Abstract: Large-scale data analytics using statistical machine learning (ML), popularly called advanced analytics or data science, is increasingly critical for many data-driven applications in the enterprise, Web, science, and other domains. The data management, ML, and systems communities are working on scalable and fast implementations of ML algorithms. However, several orthogonal bottlenecks in the end-to-end process of building and deploying ML models for data analytics have largely been ignored, leading to wasted resources and poor productivity of data scientists. Thus, a pressing challenge in democratizing advanced analytics is devising new abstractions and systems that integrate data processing with the building and deployment of ML models at scale. In this context, I will talk about three new projects in my research group:
(1) Morpheus: A new framework that aims to make it easier to integrate key feature engineering operations over structured data with ML tasks by unifying linear algebra with relational algebra, thus opening up new optimization opportunities.
(2) MSMS: A new class of systems that elevate the process of model selection in ML training to a declarative level, which opens up new optimization opportunities at scale, while also enabling the system to manage the provenance of this process. I will describe two instantiations of the MSMS idea: Triptych for “classical” ML models and Cerebro for deep learning.
(3) Genisys: A new system that realizes our vision of “database perception” to integrate dark data types, specifically, images, audio, and video, with structured data management and enable querying, reporting, and analytics applications to include such data types, while managing the materialization and access trade-offs of deep learning-based feature extraction.
We plan to prototype our tools on top of popular distributed ML and data analytics systems, including SystemML, TensorFlow, Spark, and Greenplum, while offering interfaces in popular data science environments such as R and Python.
The primary goal of this talk is to introduce these projects to the CNS audience and solicit critical feedback.

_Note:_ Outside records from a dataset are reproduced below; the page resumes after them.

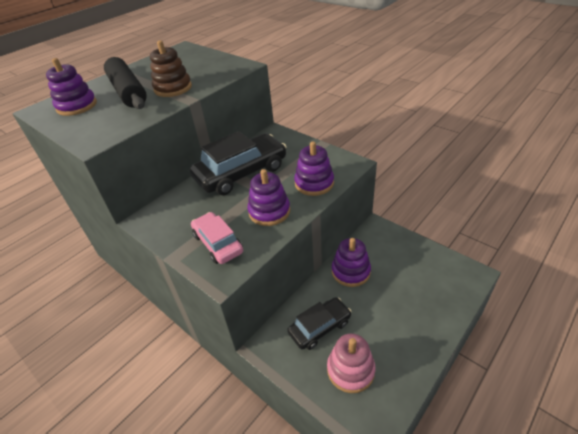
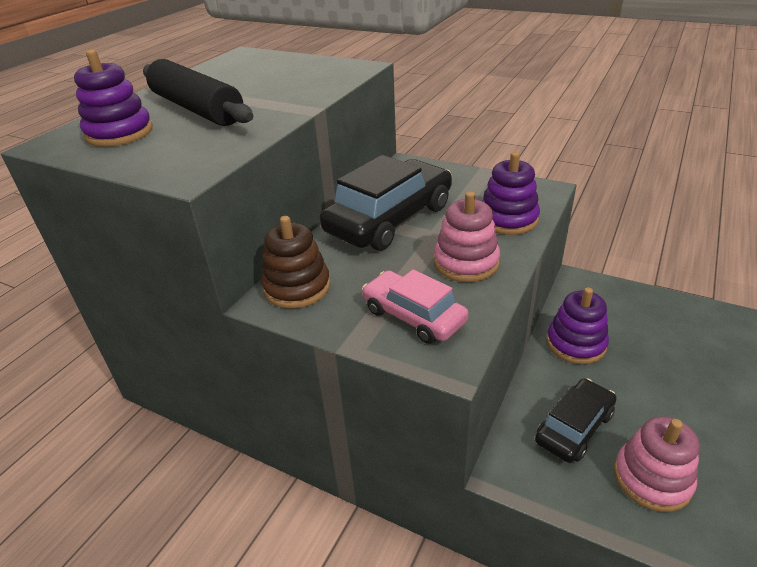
camera: 15 degrees left, 5 degrees down
brown stacking toy [150,40,192,97] -> brown stacking toy moved to [261,216,330,308]
purple stacking toy [248,169,290,226] -> pink stacking toy [434,191,500,282]

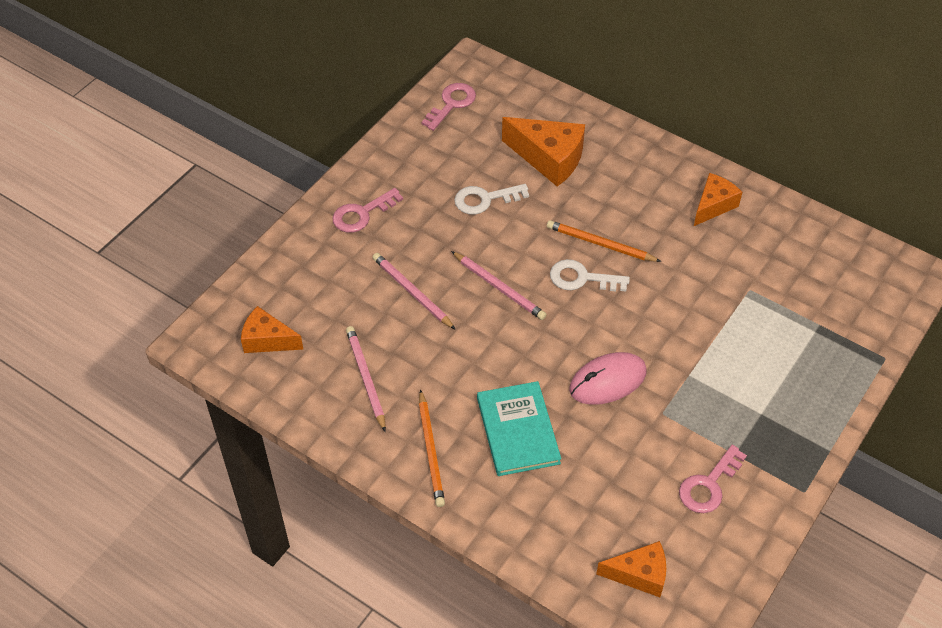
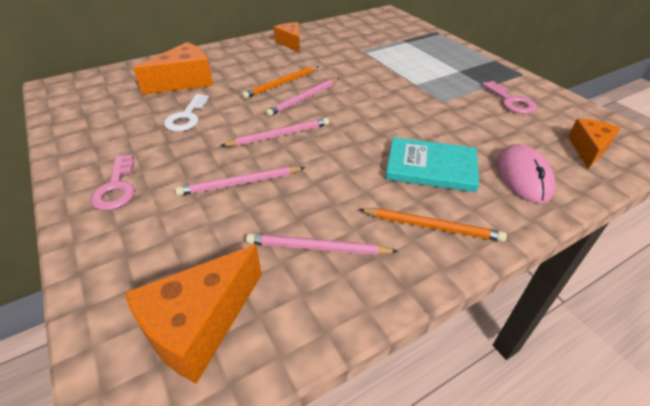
camera: 65 degrees left, 10 degrees down
orange cheese [241,306,304,353] -> orange cheese [125,245,262,384], size x1.56
pink key [422,83,476,131] -> none
white key [550,259,630,291] -> pink pencil [266,78,340,117]
pink mouse [569,352,647,405] -> pink mouse moved to [497,144,555,203]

Bio: Arun Kumar is an Assistant Professor in the Department of Computer Science and Engineering at the University of California, San Diego. He is a member of the Database Lab and an affiliate member of the AI Group and CNS. He obtained his PhD from the University of Wisconsin-Madison in 2016. His primary research interests are in data management, especially the intersection of data management and machine learning, an area that is increasingly called advanced analytics or data science. Systems and ideas based on his research have been released as part of the MADlib open-source library, shipped as part of products from EMC, Oracle, Cloudera, and IBM, and used internally by Facebook, LogicBlox, and Microsoft. He is a recipient of the Best Paper Award at ACM SIGMOD 2014, the 2016 Graduate Student Research Award for the best dissertation research in UW-Madison CS, and a 2016 Google Faculty Research Award.